«Por mais de um século, tem-se associado geralmente à esquerda a Moralidade, a Justiça e o "idealismo"; a oposição conservadora da esquerda foi em grande parte confinada à inviabilidade dos seus ideais. Por exemplo, uma ideia comum é a de que o Socialismo é esplêndido "na teoria", mas que "não funciona" na vida prática. O que os conservadores não foram capazes de perceber foi que, se na verdade, a curto prazo, alguns ganhos podem ser conquistados ao apelar para a inviabilidade de abordagens radicais, ao entregarem a ética e o "ideal" à esquerda eles estariam condenados à derrota a longo prazo».
In Igualitarismo - Revolta Contra a Natureza de Murray N. Rothbard, pp. 15 e seguintes.
O que se pode deduzir aqui deste pequeno trecho é que efectivamente a esquerda [mundial] tomou conta dos destinos da ética e dos ideais como ferramentas maleáveis, que podem ser adaptadas e sofrer contínuas reestruturações até conseguirem o que pretendem. É isto mesmo que afirma Rothbard quando diz que: «Se a um dos lados forem concedidos, desde o início, a Ética e o "ideal", esse lado será capaz de efectuar mudanças graduais mas seguras na sua própria direcção, e como essas alterações se acumulam, o estigma da "inviabilidade" torna-se cada vez menos relevante».
Insisto aqui neste ponto: (...) como essas alterações se acumulam, o estigma da "inviabilidade" torna-se cada vez menos relevante.
A capacidade que a esquerda ganhou, ao tomar de assalto a ética e o ideal, muito mais do que uma ideia e uma crença, mas uma inevitabilidade [o acreditar no futuro, num certo futuro, mais do que certo...], possibilita tudo. As sucessivas mudanças de que fala Rothbard são o ponto chave para toda esta dinâmica; o aprimorar da ética ao serviço de causas redefine o conceito de ideal, não mais como algo passível de flutuações e acertos, mas como algo de estruturalmente monolítico e estável na sua própria natureza. Já não interessa mais se determinada ideologia servida por certa ética, inventada ou deturpada, é ou não viável. O que interessa é a crença na possibilidade de tudo poder ser afinado e acertado mediante passos seguros e persistentes. Rothbard sintetiza esta questão de forma primordial quando diz o seguinte: «A oposição conservadora, tendo apostado tudo na base do que é sólido e "prático" (ou seja, o status quo) está condenada a perder à medida que esse status quo se vai deslocando para a esquerda».
Tudo isto a propósito da igualdade, termo hoje erigido a altar das divagações dos novos crentes dos «amanhãs que cantam», ou «do paraíso na terra».
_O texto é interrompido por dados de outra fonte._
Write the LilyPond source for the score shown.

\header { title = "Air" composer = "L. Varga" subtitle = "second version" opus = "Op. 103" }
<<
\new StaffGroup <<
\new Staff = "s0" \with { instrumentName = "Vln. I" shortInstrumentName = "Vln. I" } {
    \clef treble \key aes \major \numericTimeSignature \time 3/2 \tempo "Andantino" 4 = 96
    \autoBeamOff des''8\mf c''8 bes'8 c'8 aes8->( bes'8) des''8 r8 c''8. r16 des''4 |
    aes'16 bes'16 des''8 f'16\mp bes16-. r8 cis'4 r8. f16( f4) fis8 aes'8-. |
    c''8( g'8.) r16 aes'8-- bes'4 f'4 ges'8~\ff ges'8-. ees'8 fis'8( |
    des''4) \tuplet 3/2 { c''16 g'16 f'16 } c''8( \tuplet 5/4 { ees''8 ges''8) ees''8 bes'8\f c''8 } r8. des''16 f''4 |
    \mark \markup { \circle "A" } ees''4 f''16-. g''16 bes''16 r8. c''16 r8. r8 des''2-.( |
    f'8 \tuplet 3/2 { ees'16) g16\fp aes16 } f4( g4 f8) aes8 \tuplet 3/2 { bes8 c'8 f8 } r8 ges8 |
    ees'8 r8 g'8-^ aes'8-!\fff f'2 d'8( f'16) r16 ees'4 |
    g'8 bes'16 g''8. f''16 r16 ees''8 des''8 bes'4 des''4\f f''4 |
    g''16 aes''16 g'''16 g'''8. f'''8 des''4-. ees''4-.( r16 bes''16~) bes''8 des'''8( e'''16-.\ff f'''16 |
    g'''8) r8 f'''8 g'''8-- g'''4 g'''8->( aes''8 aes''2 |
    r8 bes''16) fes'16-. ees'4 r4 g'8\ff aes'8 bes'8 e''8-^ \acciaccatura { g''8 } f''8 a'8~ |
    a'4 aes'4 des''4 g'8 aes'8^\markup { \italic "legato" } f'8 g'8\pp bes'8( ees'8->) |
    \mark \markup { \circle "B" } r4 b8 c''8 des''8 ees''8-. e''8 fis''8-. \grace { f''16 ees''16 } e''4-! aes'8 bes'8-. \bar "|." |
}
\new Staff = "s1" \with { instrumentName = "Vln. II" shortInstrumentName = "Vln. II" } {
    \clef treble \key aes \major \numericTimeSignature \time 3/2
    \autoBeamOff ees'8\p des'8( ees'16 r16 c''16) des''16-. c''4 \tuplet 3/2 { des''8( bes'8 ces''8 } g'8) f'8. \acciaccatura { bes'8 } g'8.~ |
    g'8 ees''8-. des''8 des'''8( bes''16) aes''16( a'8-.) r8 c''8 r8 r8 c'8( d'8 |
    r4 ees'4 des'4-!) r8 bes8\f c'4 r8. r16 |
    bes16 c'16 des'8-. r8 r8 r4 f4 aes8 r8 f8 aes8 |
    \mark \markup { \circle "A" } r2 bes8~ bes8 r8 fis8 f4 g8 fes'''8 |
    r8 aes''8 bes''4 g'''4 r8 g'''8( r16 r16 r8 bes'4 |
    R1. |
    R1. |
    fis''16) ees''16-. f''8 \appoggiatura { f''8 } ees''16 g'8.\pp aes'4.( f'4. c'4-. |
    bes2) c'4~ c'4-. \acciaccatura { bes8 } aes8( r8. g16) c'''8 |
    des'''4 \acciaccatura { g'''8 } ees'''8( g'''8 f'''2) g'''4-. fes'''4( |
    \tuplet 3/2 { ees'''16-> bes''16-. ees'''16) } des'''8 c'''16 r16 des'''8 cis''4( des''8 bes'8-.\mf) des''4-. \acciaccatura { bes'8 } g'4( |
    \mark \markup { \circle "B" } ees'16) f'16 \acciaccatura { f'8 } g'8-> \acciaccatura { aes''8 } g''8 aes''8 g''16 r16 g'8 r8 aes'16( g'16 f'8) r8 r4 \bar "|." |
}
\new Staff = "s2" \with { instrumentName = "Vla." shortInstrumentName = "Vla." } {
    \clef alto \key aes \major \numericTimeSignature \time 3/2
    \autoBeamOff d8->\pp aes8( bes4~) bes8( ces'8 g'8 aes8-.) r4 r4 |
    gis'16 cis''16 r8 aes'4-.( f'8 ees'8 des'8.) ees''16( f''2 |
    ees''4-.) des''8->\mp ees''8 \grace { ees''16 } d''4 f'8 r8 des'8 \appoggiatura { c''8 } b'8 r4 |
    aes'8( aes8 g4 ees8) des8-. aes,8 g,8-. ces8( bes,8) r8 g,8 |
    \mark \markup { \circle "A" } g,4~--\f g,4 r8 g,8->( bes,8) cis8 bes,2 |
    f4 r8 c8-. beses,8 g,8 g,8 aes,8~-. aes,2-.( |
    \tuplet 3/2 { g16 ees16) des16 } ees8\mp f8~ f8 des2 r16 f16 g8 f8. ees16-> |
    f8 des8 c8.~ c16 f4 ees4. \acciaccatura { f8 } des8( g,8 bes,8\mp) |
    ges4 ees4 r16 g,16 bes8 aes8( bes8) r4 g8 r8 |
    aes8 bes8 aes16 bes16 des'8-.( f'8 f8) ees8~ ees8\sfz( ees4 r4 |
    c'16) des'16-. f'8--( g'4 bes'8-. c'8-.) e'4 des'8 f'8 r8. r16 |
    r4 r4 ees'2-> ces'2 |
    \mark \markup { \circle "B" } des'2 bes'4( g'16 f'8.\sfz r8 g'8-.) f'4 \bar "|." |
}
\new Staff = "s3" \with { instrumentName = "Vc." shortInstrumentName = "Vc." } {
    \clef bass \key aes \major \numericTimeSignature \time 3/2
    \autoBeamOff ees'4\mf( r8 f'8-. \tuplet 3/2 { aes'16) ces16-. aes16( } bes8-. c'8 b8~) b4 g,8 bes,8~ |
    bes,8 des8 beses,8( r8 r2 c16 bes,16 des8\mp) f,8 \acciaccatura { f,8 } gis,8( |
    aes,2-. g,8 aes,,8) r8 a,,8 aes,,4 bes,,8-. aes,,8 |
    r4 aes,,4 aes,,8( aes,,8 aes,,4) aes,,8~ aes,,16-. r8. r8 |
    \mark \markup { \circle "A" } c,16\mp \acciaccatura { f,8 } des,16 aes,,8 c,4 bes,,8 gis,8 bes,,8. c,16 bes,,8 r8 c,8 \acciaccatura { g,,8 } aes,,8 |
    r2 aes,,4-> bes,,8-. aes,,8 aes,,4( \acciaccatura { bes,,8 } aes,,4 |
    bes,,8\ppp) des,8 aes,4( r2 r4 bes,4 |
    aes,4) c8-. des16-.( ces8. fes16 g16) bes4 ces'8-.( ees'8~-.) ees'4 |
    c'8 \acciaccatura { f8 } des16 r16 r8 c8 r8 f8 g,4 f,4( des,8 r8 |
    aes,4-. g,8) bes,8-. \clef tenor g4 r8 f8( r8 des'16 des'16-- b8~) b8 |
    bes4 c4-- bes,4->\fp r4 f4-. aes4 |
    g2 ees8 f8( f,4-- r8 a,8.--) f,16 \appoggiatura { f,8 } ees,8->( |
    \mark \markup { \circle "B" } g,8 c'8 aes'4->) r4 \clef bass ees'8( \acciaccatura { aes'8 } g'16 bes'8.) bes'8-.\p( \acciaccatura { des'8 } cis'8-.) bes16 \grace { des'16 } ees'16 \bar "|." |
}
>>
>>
Rothbard é evidentemente desafiador e não se coíbe de criticar o ideal igualitário em si. Pergunta ele, no seu livro, se deve a igualdade beneficiar o seu status actual como um ideal ético inquestionável. De modo claro e certeiro, e antes de responder, faz notar que é preciso desafiar a ideia de separação radical entre algo que é "verdadeiro em teoria" mas "inválido na prática". Se a teoria estiver correcta, então funciona na prática; caso não funcione é uma má teoria. Rothbard faz notar ainda que a separação comum entre teoria e prática é artificial e falaciosa, sendo isto válido tanto para a ética, como para outros campos.
O que Rothbard pretende aqui expor e dizer, de modo claro e sucinto, é que se um qualquer objectivo ético (neste caso, a igualdade) viola a natureza do homem e/ou do mundo, não podendo funcionar na prática, então a teoria que suporta a igualdade está manifestamente errada!! Conclui Rothbard que trabalhar em prol desse objectivo, sabendo-se que ele não funcionará na prática, é uma péssima ideia.
Não é por acaso que ele diz que o igualitarismo foi, e é ainda, tratado de forma acrítica e axiomaticamente como um ideal ético. A esquerda considera e torna a vida em sociedade miserável ao pretender que uma impossibilidade seja possível, porque essencialmente todos somos negligentes ou pecadores por não querermos atingir o "ideal ético" da igualdade. Mas na verdade o pecado começa no Estado ao institucionalizar a inveja, porque com efeito, a igualdade não passa de uma ficção de terror onde as implicações lógicas de um mundo igualitário assemelhar-se-iam a um mundo de criaturas idênticas e sem rosto, onde a ausência da individualidade, característica intrínseca de qualquer ser humano, potenciaria o fim da variedade ou da criatividade especial. Para quem tanto apregoa a diversidade de culturas, de mundividências ou de realizações culturais, isto é um contra senso flagrante, é uma contradição em termos chocante.